> Extracted entries
___
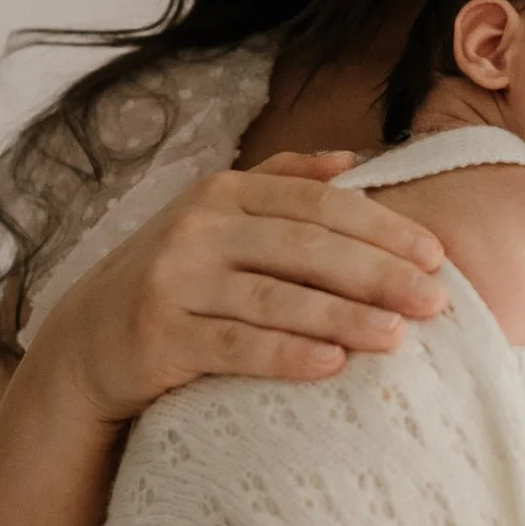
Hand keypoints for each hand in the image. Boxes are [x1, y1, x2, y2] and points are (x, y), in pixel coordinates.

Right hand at [31, 151, 447, 425]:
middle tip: (436, 300)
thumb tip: (354, 160)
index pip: (317, 203)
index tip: (435, 255)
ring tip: (398, 336)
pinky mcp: (158, 335)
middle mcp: (197, 227)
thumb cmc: (175, 280)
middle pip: (304, 246)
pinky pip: (234, 345)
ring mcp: (174, 280)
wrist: (88, 342)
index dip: (381, 226)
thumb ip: (281, 184)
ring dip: (342, 316)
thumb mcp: (217, 220)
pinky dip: (286, 353)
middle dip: (377, 273)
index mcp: (224, 193)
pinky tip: (332, 365)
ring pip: (275, 297)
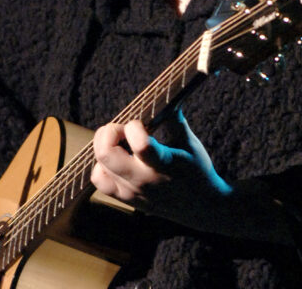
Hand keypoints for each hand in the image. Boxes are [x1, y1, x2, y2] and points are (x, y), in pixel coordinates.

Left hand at [91, 109, 231, 226]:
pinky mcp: (127, 199)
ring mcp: (132, 192)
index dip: (134, 125)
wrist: (202, 208)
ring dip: (105, 148)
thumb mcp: (191, 144)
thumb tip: (166, 94)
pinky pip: (100, 181)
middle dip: (108, 132)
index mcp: (163, 165)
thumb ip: (175, 120)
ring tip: (121, 144)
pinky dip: (102, 167)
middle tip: (121, 129)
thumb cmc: (198, 171)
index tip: (140, 123)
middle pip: (105, 154)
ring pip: (99, 167)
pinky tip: (116, 160)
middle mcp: (144, 180)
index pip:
___
> Assignment
Repeat everything in the records above exactly; pictures are not part of the copy.

> Task result
Hand keypoints for each hand in the image. Boxes are [x1, y1, x2, y2] and points are (x, y), in pixel coordinates.

Right hand at [31, 151, 447, 425]:
middle tip: (436, 300)
thumb tip: (354, 160)
index pip: (317, 203)
index tip: (435, 255)
ring tip: (398, 336)
pinky mcp: (158, 335)
middle mcp: (197, 227)
thumb cmc: (175, 280)
middle pip: (304, 246)
pinky pip: (234, 345)
ring mcp: (174, 280)
wrist: (88, 342)
index dip: (381, 226)
thumb ip: (281, 184)
ring dip: (342, 316)
thumb mcp: (217, 220)
pinky dip: (286, 353)
middle dip: (377, 273)
index mcp: (224, 193)
pinky tip: (332, 365)
ring pip: (275, 297)
Hand keypoints for each hand in the image. Boxes are [x1, y1, x2, y2] and points are (x, y), in pixel coordinates.

Left hand at [91, 109, 231, 226]:
pinky mcp: (127, 199)
ring mcp: (132, 192)
index dip: (134, 125)
wrist: (202, 208)
ring dip: (105, 148)
thumb mcp: (191, 144)
thumb tip: (166, 94)
pinky pip: (100, 181)
middle dip: (108, 132)
index mcp: (163, 165)
thumb ip: (175, 120)
ring tip: (121, 144)
pinky dip: (102, 167)
middle tip: (121, 129)
thumb cmc: (198, 171)
index tip: (140, 123)
middle pip: (105, 154)
ring pip: (99, 167)
pinky tip: (116, 160)
middle mcp: (144, 180)
index pip:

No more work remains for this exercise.